Patent expiration is inevitable, of course. The uncertainty lies in what might be on the other side. Clearly, the next couple of years won't look pretty, with billions of dollars-worth of brands lining up on “cliff row”.
But beyond that, there are some bright spots, according to IMS Health's latest “Global Use of Medicine's” report (page 11). IMS is forecasting between 32 and 37 NME approvals every year over the next five years, compared to the 25-30 seen in each of the past five years. And many will be innovative, new mechanisms of action in categories like diabetes, Alzheimer's and autoimmune disorders, as well as several cancers and orphan diseases.
In the same way that the back-to-back launches of Incivek and Vitrelis revolutionized the treatment of hepatitis C, IMS predicts that many of these new mechanisms will arrive in “clusters”, such as bapineuzumab and solanezumab for Alzheimer's, and the gliflozins for diabetes.
New products would certainly be welcome. What about new customers? The Supreme Court's decision on June 28 to uphold the Affordable Care Act (ACA) looked, at first, like a win for the industry, welcoming millions of newly insured patients into the healthcare system. However, the Court's decision to limit the expansion of state Medicaid programs means that the number of potential new customers could actually fall 17 million short of initial estimates.
PricewaterhouseCoopers believes that the ACA will ultimately prove costly to the industry (page 10). According to PWC, the $15 billion in additional sales from the newly insured will be vastly outweighed by a host of give-backs to government negotiated three years ago by then-PhRMA chief Billy Tauzin, and that by 2021 Obamacare will have cost pharma $140 billion. Of course, come November, the ACA may no longer even be an issue.
With limited potential for growth at home, attention has naturally turned to emerging markets. And while market access is perceived as the biggest in these regions, one of the fundamental considerations is affordability. Out-of-pocket spending as a proportion of citizens' healthcare costs is 24% in the US, but in Brazil and Mexico it is 58% and 92% respectively.

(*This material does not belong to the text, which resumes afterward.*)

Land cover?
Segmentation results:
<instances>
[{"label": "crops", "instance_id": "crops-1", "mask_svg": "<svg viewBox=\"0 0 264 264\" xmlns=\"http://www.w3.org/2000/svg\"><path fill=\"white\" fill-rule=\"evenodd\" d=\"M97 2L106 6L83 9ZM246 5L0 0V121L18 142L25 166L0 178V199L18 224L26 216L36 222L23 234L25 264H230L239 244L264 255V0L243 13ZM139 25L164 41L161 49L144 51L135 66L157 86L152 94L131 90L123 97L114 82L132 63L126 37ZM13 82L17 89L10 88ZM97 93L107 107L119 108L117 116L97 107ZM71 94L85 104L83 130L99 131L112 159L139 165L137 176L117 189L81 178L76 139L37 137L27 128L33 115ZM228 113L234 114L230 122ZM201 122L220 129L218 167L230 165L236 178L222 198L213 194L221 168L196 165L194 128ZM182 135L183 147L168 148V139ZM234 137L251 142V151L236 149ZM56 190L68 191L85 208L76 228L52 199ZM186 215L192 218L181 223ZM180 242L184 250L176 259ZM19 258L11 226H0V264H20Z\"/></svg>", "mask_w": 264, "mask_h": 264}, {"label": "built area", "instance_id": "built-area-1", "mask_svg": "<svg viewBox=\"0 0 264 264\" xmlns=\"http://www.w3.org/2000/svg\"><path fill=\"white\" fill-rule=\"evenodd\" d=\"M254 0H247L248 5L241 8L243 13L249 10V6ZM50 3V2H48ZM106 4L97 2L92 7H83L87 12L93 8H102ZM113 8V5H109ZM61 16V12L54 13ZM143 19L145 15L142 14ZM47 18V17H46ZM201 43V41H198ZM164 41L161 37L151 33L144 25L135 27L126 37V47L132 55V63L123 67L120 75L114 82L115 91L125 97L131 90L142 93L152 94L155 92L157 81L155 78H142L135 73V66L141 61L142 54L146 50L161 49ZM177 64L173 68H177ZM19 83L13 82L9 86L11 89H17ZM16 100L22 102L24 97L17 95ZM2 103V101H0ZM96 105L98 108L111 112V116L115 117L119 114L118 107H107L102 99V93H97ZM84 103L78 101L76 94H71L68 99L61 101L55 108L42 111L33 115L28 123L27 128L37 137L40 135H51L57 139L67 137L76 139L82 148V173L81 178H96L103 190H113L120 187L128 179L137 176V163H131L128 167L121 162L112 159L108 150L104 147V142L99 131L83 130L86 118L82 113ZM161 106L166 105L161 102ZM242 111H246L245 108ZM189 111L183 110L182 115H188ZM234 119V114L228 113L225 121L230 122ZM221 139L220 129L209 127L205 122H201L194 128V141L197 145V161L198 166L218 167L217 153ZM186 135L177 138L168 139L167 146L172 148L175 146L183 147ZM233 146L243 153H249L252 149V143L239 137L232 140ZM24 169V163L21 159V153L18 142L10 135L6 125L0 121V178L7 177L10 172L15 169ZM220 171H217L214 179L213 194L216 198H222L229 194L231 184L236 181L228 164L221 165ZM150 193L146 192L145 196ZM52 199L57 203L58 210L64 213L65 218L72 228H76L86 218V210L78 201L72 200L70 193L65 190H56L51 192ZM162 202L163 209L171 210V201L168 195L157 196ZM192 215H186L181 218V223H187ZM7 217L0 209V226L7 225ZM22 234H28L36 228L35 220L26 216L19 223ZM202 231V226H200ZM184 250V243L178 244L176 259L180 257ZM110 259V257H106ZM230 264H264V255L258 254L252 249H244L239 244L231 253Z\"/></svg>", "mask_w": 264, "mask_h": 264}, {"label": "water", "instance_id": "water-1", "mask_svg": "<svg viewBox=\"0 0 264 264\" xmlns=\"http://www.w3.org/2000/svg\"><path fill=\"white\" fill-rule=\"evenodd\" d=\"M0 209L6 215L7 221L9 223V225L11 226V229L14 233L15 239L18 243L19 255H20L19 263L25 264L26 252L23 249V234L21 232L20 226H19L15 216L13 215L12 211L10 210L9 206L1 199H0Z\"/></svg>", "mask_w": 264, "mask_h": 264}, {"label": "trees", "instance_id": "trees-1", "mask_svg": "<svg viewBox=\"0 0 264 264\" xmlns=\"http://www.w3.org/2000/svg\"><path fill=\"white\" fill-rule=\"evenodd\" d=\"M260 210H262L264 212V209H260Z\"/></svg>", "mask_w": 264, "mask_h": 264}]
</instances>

Last year Psyma conducted a survey to determine how high rates of out-of-pocket spending in Brazil and Mexico influence stakeholder behavior (page 38). Regardless of social class, most patients tended to seek out generics and other cheaper options, and sometimes even go without certain medications. Pharmacists reported that about 50% of customers requested information about cheaper alternatives. And with patients shopping for clinicians who could offer lower-cost medications, doctors were prescribing treatments to match the patient's pocket so as not to jeopardize compliance and physician loyalty.
Clearly, emerging markets are an important part of pharma's future, but maximizing their potential was always going to be challenge. If only ACME made a kit for that.